**** SELECTED TEXT ****

Reputation: 628
Hello guys I am trying to implement the new frexp function by hand. To be able to do this I used Union data type. I can find the exponent correctly but my problem is about the mantis part. I cannot find the correct value for mantisa part. It gives me really big number but when . I tried to shift the binary but it also didn't help me. Do you have any idea how I can find the mantis from this binary. Thank you. (This is for double floating unit and I assumed double is 64 bit)
P.s. There is one more thing I didn't get. To be able to find the right exponent value, I suppose to decrease that value 1023 in theory (bias property), but in this example I needed to decrease 1022 to find the right value. Is something wrong?
typedef union {
double f;
struct {
unsigned long mantisa : 52;
unsigned long exponent : 11;
unsigned long sign : 1;
} parts;
} double_cast;
double myfrexp(double number, int *exp)
{
double_cast d1;
d1.f = number;
unsigned long dd;
printf("\n %x \n", d1.parts.exponent);
*exp = d1.parts.exponent - 1022;
printf("\n%d\n\n", *exp);
printf("\n %lf \n", (double)d1.parts.mantisa);
return d1.parts.mantisa;
}
Thank you
Upvotes: 2
Views: 1743
Reputation: 153368
To lessen endian-ness issues and inability to have 52 bit int
fields, use a union of double
and uint64_t
.

**** EXERCISE DATA ****

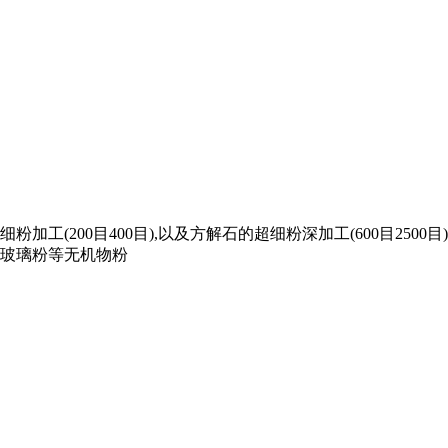
粉加工(200目400目),以及方解石的超细粉深加工(600目25
玻璃粉等无机物粉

****

### TASK DETAILS
Can you copy the part of the frexp thread from "P.s. There is" to "Is something wrong?" word for word?

### TASK OUTPUT
P.s. There is one more thing I didn't get. To be able to find the right exponent value, I suppose to decrease that value 1023 in theory (bias property), but in this example I needed to decrease 1022 to find the right value. Is something wrong?